Long-term carcinogenicity studies have not been carried out. Conflicting reports in the literature, based on in vitro findings from human tumour samples, suggest erythropoietins may play a role as tumour proliferators. This is of uncertain significance in the clinical situation.
In cell cultures of human bone marrow cells, epoetin alfa stimulates erythropoiesis specifically and does not affect leucopoiesis. Cytotoxic actions of epoetin alfa on bone marrow cells could not be detected.
In animal studies, epoetin alfa has been shown to decrease foetal body weight, delay ossification and increase foetal mortality when given in weekly doses of approximately 20 times the recommended human weekly dose. These changes are interpreted as being secondary to decreased maternal body weight gain, and the significance to humans is unknown given therapeutic dose levels.
Polysorbate 80
Glycine
Water for injections
Sodium dihydrogen phosphate dihydrate
Disodium phosphate dihydrate
Sodium chloride
In the absence of compatibility studies, this medicinal product must not be mixed with other medicinal products.

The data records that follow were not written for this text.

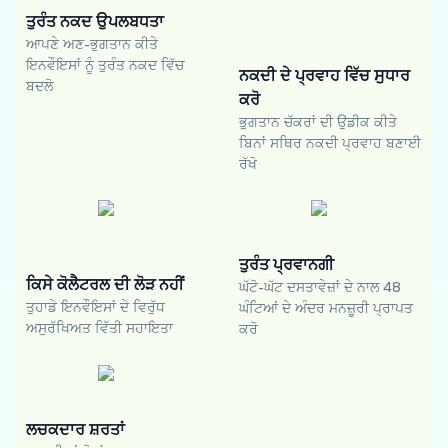
ਤੁਰੰਤ ਨਕਦ ਉਪਲਬਧਤਾ
ਆਪਣੇ ਅਣ-ਭੁਗਤਾਨ ਕੀਤੇ
ਇਨਵੌਇਸਾਂ ਨੂੰ ਤੁਰੰਤ ਨਕਦ ਵਿੱਚ
ਨਕਦੀ ਦੇ ਪ੍ਰਵਾਹ ਵਿੱਚ ਸੁਧਾਰ
ਬਦਲੋ
ਕਰੋ
ਭੁਗਤਾਨ ਚੱਕਰਾਂ ਦੀ ਉਡੀਕ ਕੀਤੇ
ਬਿਨਾਂ ਸਥਿਰ ਨਕਦੀ ਪ੍ਰਵਾਹ ਬਣਾਈ
ਰੱਖੋ
ਤੁਰੰਤ ਪ੍ਰਵਾਨਗੀ
ਕਿਸੇ ਕੋਲੈਟਰਲ ਦੀ ਲੋੜ ਨਹੀਂ
ਘੱਟੋ-ਘੱਟ ਦਸਤਾਵੇਜ਼ਾਂ ਦੇ ਨਾਲ 48
ਤੁਹਾਡੇ ਇਨਵੌਇਸਾਂ ਦੇ ਵਿਰੁੱਧ
ਘੰਟਿਆਂ ਦੇ ਅੰਦਰ ਮਨਜ਼ੂਰੀ ਪ੍ਰਾਪਤ
ਅਸੁਰੱਖਿਅਤ ਵਿੱਤੀ ਸਹਾਇਤਾ
ਕਰੋ
ਲਚਕਦਾਰ ਸ਼ਰਤਾਂ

Store in a refrigerator (2°C to 8°C). This temperature range should be closely maintained until administration to the patient. Store in the original package in order to protect from light. Do not freeze or shake.
For the purpose of ambulatory use, the product may be taken out of the refrigerator, without being replaced, for a maximum period of 3 days at a temperature not above 25°C. If the medicine has not been used at the end of this period, it should be disposed of.
0.5 ml (2,000 IU) of solution for injection in a pre-filled syringe (type I glass) with plunger (Teflonfaced rubber) and needle with a needle shield (rubber with polypropylene cover) and a PROTECS™ needle guard device (polycarbonate) attached to the syringe - pack size of 6.
The product should not be used, and discarded
• if the seal is broken,
• if the liquid is coloured or you can see particles floating in it,
• if you know, or think that it may have been accidentally frozen, or
• if there has been a refrigerator failure.
The product is for single use only. Only take one dose of EPREX, ERYPO from each syringe removing unwanted solution before injection. Refer to section 3. How to use EPREX, ERYPO (instructions on how to inject EPREX, ERYPO) of the package leaflet.
The pre-filled syringes are fitted with the PROTECS™ needle guard device to help prevent needle stick injuries after use. The package leaflet includes full instructions for the use and handling of pre-filled syringes with the PROTECS™ needle guard.
Any unused medicinal product or waste material should be disposed of in accordance with local requirements.